Without the least bit of embarrassment, Brondon sauntered up to the bar and stood behind the women so he didn’t have to choose one over the others. “Oh, barkeep!” He raised his hand. “I’d like a Scotch and soda, please.”
He acted as if he didn’t know Francine’s name and she didn’t know damn well that he drank Scotch and soda. I’d seen the sales rep in the Goblin Tavern several times, and I found it odd that he treated the human bartender with less respect than he gave the undead clientele. “And another round of drinks for these lovely ladies.” He leaned closer to the cackling cadavers. “What’s your poison? Lemon drops?”
“Margaritas tonight.” Cindy lowered her voice to a raspy whisper that everyone in the bar could hear anyway. “Tequila makes me horny.”
Based on that, I thought it might be best if she steered clear of the tequila, but that wasn’t my call.
“You three look ravishing tonight.” Brondon set his sample case up on the bar and opened it, removing tiny sachets. “I’d like you to try this. A towelette for just a sniff, not enough to give it away, but these are the first samples of our Fresh Loam scent.”

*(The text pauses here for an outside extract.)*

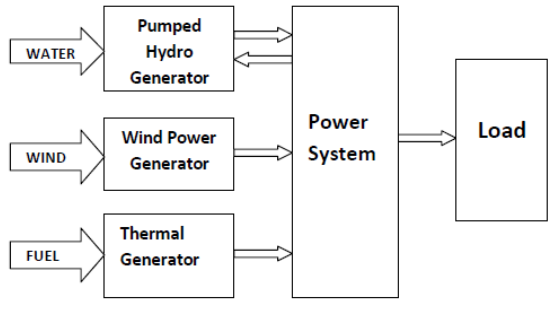
Figure 7. Operational block diagram of the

The three women fawned over him. Over the course of the conversation, I watched Brondon “accidentally” trace his fingers over Sharon’s shoulders and give Victoria’s arm a playful touch. He flirtatiously brushed against Cindy’s back.
Next to me, McGoo shuddered and concentrated deeply on his second beer. “Guess the guy likes cold fish. I don’t even want to think about what they might do together.”
“You’re being prejudiced, McGoo. Even unnaturals want love.”
“Well, that guy’s looking for love in all the wrong places, as the song goes. Hey, Shamble, do ghouls eat popcorn with their fingers?”
I was distracted by the interplay at the other side of the bar. “What?”
“No, they eat the fingers separately!”
I doubted Brondon had ever actually slept with any of the ladies, but he treated them as something special. It was all a game, which they seemed to enjoy as much as he did. They went home with perfume and toiletry samples, and he inspired goodwill with the core customers of Jekyll Lifestyle Products and Necroceuticals.
In my earlier surveillance, I’d seen Brondon tagging along with Harvey Jekyll, no doubt feeling special because the boss had invited him to party with the big boys, though I’d never figured out what sort of party Jekyll was attending. Brondon might be an opportunity for me to track down Jekyll tonight.
After he sipped one drink with the zombie cougars and saw no new customers around the bar, Brondon bade them goodbye to a chorus of disappointed pleas. He just laughed and waved, promised he would see them all again soon, then slipped out of the Goblin Tavern.
I decided to follow him. He might be nothing more than a JLPN lapdog, but you never know where things might lead. I finished my beer, put some money on the bar, and said, “Gotta go to work, McGoo.”
“If you say so. I’m going to take my time here. Thanks for the beer.” I left the tavern, turned left, and quietly shadowed the perfume salesman.